Segment Start: DATA RECORDS

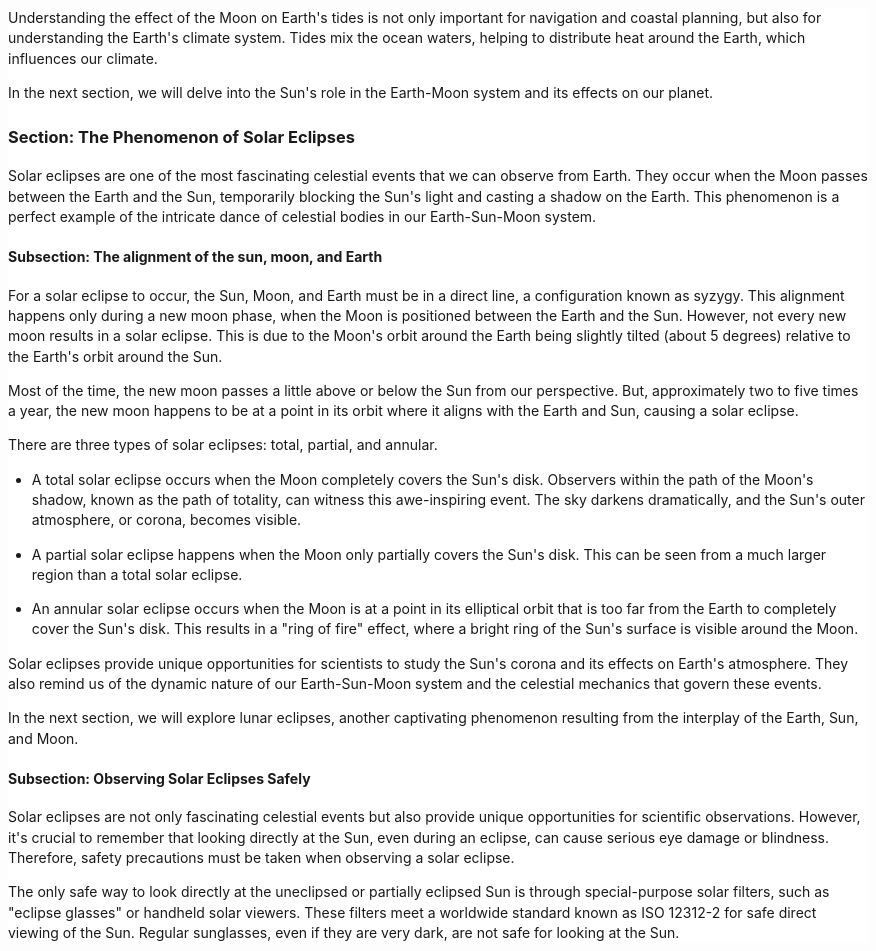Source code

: Understanding the effect of the Moon on Earth's tides is not only important for navigation and coastal planning, but also for understanding the Earth's climate system. Tides mix the ocean waters, helping to distribute heat around the Earth, which influences our climate.

In the next section, we will delve into the Sun's role in the Earth-Moon system and its effects on our planet.

### Section: The Phenomenon of Solar Eclipses

Solar eclipses are one of the most fascinating celestial events that we can observe from Earth. They occur when the Moon passes between the Earth and the Sun, temporarily blocking the Sun's light and casting a shadow on the Earth. This phenomenon is a perfect example of the intricate dance of celestial bodies in our Earth-Sun-Moon system.

#### Subsection: The alignment of the sun, moon, and Earth

For a solar eclipse to occur, the Sun, Moon, and Earth must be in a direct line, a configuration known as syzygy. This alignment happens only during a new moon phase, when the Moon is positioned between the Earth and the Sun. However, not every new moon results in a solar eclipse. This is due to the Moon's orbit around the Earth being slightly tilted (about 5 degrees) relative to the Earth's orbit around the Sun. 

Most of the time, the new moon passes a little above or below the Sun from our perspective. But, approximately two to five times a year, the new moon happens to be at a point in its orbit where it aligns with the Earth and Sun, causing a solar eclipse.

There are three types of solar eclipses: total, partial, and annular. 

- A total solar eclipse occurs when the Moon completely covers the Sun's disk. Observers within the path of the Moon's shadow, known as the path of totality, can witness this awe-inspiring event. The sky darkens dramatically, and the Sun's outer atmosphere, or corona, becomes visible.

- A partial solar eclipse happens when the Moon only partially covers the Sun's disk. This can be seen from a much larger region than a total solar eclipse.

- An annular solar eclipse occurs when the Moon is at a point in its elliptical orbit that is too far from the Earth to completely cover the Sun's disk. This results in a "ring of fire" effect, where a bright ring of the Sun's surface is visible around the Moon.

Solar eclipses provide unique opportunities for scientists to study the Sun's corona and its effects on Earth's atmosphere. They also remind us of the dynamic nature of our Earth-Sun-Moon system and the celestial mechanics that govern these events.

In the next section, we will explore lunar eclipses, another captivating phenomenon resulting from the interplay of the Earth, Sun, and Moon.

#### Subsection: Observing Solar Eclipses Safely

Solar eclipses are not only fascinating celestial events but also provide unique opportunities for scientific observations. However, it's crucial to remember that looking directly at the Sun, even during an eclipse, can cause serious eye damage or blindness. Therefore, safety precautions must be taken when observing a solar eclipse.

The only safe way to look directly at the uneclipsed or partially eclipsed Sun is through special-purpose solar filters, such as "eclipse glasses" or handheld solar viewers. These filters meet a worldwide standard known as ISO 12312-2 for safe direct viewing of the Sun. Regular sunglasses, even if they are very dark, are not safe for looking at the Sun.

Segment End: DATA RECORDS

INSTRUCTIONS FOR THE TASK. Here the records must be restated exactly, minus any images.

EXPECTED OUTPUT.
Source code

: Understanding the effect of the Moon on Earth's tides is not only important for navigation and coastal planning, but also for understanding the Earth's climate system. Tides mix the ocean waters, helping to distribute heat around the Earth, which influences our climate.

In the next section, we will delve into the Sun's role in the Earth-Moon system and its effects on our planet.

### Section: The Phenomenon of Solar Eclipses

Solar eclipses are one of the most fascinating celestial events that we can observe from Earth. They occur when the Moon passes between the Earth and the Sun, temporarily blocking the Sun's light and casting a shadow on the Earth. This phenomenon is a perfect example of the intricate dance of celestial bodies in our Earth-Sun-Moon system.

#### Subsection: The alignment of the sun, moon, and Earth

For a solar eclipse to occur, the Sun, Moon, and Earth must be in a direct line, a configuration known as syzygy. This alignment happens only during a new moon phase, when the Moon is positioned between the Earth and the Sun. However, not every new moon results in a solar eclipse. This is due to the Moon's orbit around the Earth being slightly tilted (about 5 degrees) relative to the Earth's orbit around the Sun. 

Most of the time, the new moon passes a little above or below the Sun from our perspective. But, approximately two to five times a year, the new moon happens to be at a point in its orbit where it aligns with the Earth and Sun, causing a solar eclipse.

There are three types of solar eclipses: total, partial, and annular. 

- A total solar eclipse occurs when the Moon completely covers the Sun's disk. Observers within the path of the Moon's shadow, known as the path of totality, can witness this awe-inspiring event. The sky darkens dramatically, and the Sun's outer atmosphere, or corona, becomes visible.

- A partial solar eclipse happens when the Moon only partially covers the Sun's disk. This can be seen from a much larger region than a total solar eclipse.

- An annular solar eclipse occurs when the Moon is at a point in its elliptical orbit that is too far from the Earth to completely cover the Sun's disk. This results in a "ring of fire" effect, where a bright ring of the Sun's surface is visible around the Moon.

Solar eclipses provide unique opportunities for scientists to study the Sun's corona and its effects on Earth's atmosphere. They also remind us of the dynamic nature of our Earth-Sun-Moon system and the celestial mechanics that govern these events.

In the next section, we will explore lunar eclipses, another captivating phenomenon resulting from the interplay of the Earth, Sun, and Moon.

#### Subsection: Observing Solar Eclipses Safely

Solar eclipses are not only fascinating celestial events but also provide unique opportunities for scientific observations. However, it's crucial to remember that looking directly at the Sun, even during an eclipse, can cause serious eye damage or blindness. Therefore, safety precautions must be taken when observing a solar eclipse.

The only safe way to look directly at the uneclipsed or partially eclipsed Sun is through special-purpose solar filters, such as "eclipse glasses" or handheld solar viewers. These filters meet a worldwide standard known as ISO 12312-2 for safe direct viewing of the Sun. Regular sunglasses, even if they are very dark, are not safe for looking at the Sun.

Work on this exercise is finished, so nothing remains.